- Born: Mansukhlal Maganlal Jhaveri 3 October 1907 Jamnagar, Bombay Presidency
- Died: 27 August 1981 (aged 73) Mumbai
- Occupations: Poet, critic, literary historian
- Spouse: Hasmukhgauri Jhaveri
- Relatives: Anu Gadhia (daughter)
- Writing career
- Language: Gujarati
- Notable work: History of Gujarati Literature (1978)

Signature

= Mansukhlal Jhaveri =

Indian poet, critic and literary historian (1907-1981)

Mansukhlal Maganlal Jhaveri (1907–1981) was a Gujarati language poet, critic, and literary historian of the Gandhian era. He was deeply interested in classical Sanskrit poetry and authored History of Gujarati Literature (1978). Jhaveri had several pen-names including Devaki Ayodhya, Punarvasu, Madilant, Samintiyajak, and Siddhartha.

==Biography==
Mansukhlal Jhaveri was born on 3 October 1907 in Jamnagar, Gujarat. He completed his primary and secondary education in Jamnagar and matriculated in 1931. He acquired a Bachelor of Arts in 1935 and a Master of Arts in 1937 from Samaldas College, Bhavnagar. He subsequently taught at Raiya College in Mumbai, Dharmendrasinhji College in Rajkot from 1940 to 1945, and St. Xavier's College in Mumbai from 1945 to 1958. From 1958 to 1963, he served as principal of Madhwani Arts and Commerce College, Porbandar. In 1966, he returned to Mumbai to teach but soon after became a principal at BEC College, Kolkata. He died on 27 August 1981 in Mumbai.

==Works==

His first poetry collection, Chandradut (1929), is an adaptation of Meghadūta by Kālidāsa, written in Mandakranta meter. His other poetry collections are Phooldol (1933), Aaradhana (1939), Abhisar (1947), Anubhuti (1956) and Doomo Ogalyo (1975), which contain rhythmic poems about love, nature and God. Deeply influenced by classical Sanskrit poetry, Jhaveri also wrote poems on mythological themes such as Abhimanyu and Ashwatthama.

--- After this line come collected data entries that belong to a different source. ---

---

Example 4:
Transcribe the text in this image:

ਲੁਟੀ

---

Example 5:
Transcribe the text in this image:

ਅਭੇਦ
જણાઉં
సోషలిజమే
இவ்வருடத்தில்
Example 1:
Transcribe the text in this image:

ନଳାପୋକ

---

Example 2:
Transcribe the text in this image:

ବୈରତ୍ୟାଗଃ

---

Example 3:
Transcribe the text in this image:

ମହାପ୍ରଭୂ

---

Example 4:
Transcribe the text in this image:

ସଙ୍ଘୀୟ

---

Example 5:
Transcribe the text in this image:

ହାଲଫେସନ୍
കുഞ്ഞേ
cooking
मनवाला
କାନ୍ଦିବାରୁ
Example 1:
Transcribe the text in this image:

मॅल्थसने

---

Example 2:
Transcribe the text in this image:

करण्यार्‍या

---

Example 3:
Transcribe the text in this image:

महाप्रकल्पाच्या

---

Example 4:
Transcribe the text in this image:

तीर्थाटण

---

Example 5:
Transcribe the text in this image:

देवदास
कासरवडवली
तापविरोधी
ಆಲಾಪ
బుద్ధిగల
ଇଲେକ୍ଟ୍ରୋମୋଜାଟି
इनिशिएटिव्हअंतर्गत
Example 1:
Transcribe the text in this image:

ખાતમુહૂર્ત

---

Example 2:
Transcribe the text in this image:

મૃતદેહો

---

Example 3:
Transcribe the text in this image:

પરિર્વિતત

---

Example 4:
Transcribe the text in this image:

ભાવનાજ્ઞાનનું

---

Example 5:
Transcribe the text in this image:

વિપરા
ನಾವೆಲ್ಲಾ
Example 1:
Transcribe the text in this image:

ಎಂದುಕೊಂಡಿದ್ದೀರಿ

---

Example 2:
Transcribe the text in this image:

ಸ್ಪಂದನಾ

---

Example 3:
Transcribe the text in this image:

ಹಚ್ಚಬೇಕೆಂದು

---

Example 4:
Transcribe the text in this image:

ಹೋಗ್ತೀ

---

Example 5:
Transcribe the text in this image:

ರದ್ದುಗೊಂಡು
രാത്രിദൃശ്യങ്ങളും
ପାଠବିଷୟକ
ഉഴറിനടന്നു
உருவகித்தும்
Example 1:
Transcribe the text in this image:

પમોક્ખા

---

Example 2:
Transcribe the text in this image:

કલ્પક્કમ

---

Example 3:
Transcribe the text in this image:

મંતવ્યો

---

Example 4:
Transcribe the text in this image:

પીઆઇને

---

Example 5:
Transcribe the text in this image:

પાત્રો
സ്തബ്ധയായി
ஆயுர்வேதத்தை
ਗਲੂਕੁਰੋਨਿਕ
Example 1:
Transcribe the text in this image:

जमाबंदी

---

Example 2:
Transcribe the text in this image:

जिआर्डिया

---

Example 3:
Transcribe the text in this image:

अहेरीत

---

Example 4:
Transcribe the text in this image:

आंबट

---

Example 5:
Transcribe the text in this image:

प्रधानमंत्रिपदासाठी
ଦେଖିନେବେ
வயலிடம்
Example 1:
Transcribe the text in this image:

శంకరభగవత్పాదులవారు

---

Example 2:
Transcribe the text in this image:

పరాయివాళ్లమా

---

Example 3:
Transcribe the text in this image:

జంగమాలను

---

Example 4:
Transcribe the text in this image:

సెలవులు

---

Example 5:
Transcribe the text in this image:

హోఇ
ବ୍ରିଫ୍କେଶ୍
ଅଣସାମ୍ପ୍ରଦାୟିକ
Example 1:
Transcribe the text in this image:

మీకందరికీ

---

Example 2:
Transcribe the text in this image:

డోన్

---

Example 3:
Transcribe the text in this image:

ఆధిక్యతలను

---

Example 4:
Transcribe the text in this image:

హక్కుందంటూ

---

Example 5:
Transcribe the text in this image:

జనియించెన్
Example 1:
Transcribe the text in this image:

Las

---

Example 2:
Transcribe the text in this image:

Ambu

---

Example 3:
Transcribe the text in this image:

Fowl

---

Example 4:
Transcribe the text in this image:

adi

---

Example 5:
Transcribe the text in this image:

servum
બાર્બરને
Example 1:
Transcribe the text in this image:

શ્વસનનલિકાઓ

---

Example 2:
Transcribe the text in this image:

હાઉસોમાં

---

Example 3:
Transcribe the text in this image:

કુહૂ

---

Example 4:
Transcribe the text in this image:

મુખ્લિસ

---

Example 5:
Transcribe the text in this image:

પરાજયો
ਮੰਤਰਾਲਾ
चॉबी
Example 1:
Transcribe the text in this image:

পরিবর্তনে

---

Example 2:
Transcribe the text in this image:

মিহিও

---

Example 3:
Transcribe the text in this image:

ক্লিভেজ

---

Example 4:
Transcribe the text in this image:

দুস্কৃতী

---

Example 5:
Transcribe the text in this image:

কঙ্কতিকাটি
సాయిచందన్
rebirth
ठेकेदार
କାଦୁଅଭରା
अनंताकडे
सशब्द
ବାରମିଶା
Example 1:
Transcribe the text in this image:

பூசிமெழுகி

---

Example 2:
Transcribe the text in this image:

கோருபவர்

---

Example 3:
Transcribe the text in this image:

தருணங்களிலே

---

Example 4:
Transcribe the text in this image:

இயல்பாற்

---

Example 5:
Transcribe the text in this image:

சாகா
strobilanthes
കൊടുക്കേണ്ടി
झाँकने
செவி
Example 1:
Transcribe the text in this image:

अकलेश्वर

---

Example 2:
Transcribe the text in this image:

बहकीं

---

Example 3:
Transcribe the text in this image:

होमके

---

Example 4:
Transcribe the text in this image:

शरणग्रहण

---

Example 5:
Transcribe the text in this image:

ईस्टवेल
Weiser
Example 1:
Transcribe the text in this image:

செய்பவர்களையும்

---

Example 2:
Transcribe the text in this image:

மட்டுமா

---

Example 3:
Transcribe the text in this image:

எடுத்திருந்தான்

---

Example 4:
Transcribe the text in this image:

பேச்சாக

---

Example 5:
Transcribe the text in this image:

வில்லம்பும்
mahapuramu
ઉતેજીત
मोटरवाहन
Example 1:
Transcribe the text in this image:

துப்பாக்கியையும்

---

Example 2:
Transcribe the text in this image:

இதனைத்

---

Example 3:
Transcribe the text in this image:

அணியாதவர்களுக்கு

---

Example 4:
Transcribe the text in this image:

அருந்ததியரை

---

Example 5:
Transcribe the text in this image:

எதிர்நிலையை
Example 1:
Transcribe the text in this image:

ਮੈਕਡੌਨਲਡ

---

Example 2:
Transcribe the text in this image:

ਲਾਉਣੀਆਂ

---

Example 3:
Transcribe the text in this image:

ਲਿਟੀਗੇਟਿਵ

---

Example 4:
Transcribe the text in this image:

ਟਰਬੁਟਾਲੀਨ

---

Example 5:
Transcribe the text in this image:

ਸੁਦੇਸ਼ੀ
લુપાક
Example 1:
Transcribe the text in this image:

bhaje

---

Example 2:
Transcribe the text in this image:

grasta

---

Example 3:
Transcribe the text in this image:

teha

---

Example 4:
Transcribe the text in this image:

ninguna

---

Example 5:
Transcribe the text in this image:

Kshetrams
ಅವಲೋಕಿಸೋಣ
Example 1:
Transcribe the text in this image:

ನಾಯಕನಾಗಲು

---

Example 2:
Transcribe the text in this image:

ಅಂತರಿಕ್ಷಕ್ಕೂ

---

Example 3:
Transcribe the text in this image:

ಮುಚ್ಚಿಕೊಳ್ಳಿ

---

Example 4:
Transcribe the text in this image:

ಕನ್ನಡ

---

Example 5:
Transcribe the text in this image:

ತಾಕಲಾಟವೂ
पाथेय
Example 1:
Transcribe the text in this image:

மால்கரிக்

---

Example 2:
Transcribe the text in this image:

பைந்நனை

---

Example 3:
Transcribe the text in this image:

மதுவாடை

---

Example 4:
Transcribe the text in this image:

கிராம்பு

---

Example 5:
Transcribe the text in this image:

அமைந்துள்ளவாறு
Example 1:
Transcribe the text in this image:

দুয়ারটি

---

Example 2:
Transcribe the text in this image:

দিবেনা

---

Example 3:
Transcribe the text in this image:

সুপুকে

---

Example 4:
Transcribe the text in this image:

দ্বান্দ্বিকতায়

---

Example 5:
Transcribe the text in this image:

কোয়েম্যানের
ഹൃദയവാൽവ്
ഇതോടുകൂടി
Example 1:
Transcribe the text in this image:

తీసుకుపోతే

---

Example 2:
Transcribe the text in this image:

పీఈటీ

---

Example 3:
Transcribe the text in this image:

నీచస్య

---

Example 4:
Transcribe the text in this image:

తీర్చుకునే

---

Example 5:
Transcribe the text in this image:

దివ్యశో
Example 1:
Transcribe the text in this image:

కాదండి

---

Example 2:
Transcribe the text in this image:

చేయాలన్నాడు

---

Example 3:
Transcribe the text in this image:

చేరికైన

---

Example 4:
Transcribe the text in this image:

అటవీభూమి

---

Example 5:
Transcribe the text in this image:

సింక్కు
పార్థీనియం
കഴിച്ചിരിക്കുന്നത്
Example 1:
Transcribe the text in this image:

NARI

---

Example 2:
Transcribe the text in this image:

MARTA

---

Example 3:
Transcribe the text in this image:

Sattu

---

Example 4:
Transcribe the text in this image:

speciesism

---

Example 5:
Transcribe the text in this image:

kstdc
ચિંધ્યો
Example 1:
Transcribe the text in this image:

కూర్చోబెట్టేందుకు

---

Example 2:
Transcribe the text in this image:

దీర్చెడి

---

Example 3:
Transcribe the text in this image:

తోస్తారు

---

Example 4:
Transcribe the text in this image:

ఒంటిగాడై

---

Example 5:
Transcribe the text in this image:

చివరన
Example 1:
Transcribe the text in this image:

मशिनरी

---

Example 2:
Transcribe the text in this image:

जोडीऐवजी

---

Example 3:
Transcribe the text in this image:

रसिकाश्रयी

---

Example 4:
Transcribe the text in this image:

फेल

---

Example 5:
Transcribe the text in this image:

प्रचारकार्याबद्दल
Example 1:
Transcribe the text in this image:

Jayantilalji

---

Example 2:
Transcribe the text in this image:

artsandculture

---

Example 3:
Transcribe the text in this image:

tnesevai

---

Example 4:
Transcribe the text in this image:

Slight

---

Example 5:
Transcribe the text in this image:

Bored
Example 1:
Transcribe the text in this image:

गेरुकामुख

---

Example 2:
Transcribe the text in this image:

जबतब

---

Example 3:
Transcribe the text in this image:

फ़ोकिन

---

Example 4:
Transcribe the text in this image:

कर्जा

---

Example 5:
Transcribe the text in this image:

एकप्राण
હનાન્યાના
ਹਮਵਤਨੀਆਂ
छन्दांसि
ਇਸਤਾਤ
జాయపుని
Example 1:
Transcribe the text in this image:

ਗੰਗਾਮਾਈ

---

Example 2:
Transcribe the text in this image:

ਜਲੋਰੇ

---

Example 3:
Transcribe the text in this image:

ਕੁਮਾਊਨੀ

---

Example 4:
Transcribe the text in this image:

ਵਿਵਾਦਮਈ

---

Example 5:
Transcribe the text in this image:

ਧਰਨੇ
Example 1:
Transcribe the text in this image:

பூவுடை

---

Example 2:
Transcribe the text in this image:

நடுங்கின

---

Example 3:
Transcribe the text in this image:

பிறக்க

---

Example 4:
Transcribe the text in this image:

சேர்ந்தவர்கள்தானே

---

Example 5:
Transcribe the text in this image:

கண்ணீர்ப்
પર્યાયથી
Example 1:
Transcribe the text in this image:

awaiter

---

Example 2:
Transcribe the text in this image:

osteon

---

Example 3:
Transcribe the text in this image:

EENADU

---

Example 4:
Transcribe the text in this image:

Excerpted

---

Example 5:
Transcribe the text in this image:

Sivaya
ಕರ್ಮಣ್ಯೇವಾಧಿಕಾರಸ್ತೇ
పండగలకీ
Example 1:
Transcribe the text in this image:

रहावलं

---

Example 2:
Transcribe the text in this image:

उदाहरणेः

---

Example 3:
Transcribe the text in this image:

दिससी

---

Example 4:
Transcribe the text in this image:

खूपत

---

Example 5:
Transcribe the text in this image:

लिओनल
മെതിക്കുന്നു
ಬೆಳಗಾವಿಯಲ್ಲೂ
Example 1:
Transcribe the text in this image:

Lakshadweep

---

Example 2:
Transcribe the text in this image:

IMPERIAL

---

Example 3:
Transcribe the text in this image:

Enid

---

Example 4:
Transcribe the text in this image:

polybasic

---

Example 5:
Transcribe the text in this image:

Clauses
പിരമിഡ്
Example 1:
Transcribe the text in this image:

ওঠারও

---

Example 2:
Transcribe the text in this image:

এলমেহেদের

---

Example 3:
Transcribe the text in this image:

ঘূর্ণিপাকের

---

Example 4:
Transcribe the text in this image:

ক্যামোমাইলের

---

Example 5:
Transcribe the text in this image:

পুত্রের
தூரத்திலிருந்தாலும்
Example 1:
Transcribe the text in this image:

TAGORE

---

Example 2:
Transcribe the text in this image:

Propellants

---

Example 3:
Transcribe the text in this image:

According to the Encyclopedia of Indian Literature, Jhaveri was a critic of the first order in the poet-critic tradition of Gujarati literature. He deeply studied Eastern and Western concepts of literary criticism and published several books of critical articles and reviews including Thoda Vivechan Lekho (1944), Paryeshana (1952), Kavyavimarsha (1962), Abhigam (1966), Govardhanram (1967), Nhanalal (1967), Kanaiylal Munshi (1970), Umashankar Joshi (1971), Gujarati Sahityabhasha (1972), Balwantrai Thakor (1976), Aapno Kavita Vaibhav Vol. 1 and 2 (1974, 1975), Drishtikon (1978), Gandhiyug Nu Sahitya (1978) and Umashankar Joshi – Natyakar (1979). In Aapno Kavita Vaibhav, he presented an anthology of Gujarati poetry from 1850 to 1973.

Jhaveri wrote History of Gujarati Literature (1978), in English. In collaboration with other writers, he wrote a history of Gujarati literature in Gujarati: Gujarati Sahityanu Rekhadarshan (1953).

Some of his works, including Gujarati Bhasha: Vyakaran ane Lekhan (1946), Bhasha Parichay Part 1 to 4 (1951 to 1957) and Vakapriththakaran ane Suddhalekhan (1965), are based on Gujarati grammar and language. Dashamskandha (1942), Mari Shrestha Vartao (1952), Navi Kavita (1952; with others), Gujarati Tunki Varta (1960), Dayaram (1960) and Aapna Urmikavyo (1976) are the compilations he edited.

Jhaveri translated Kalidasa's Abhijnanshakuntalam into Gujarati as Smritibramsha athva Shapit Shakuntala (1928). He also translated Shakespeare's Hamlet and Othello into Gujarati.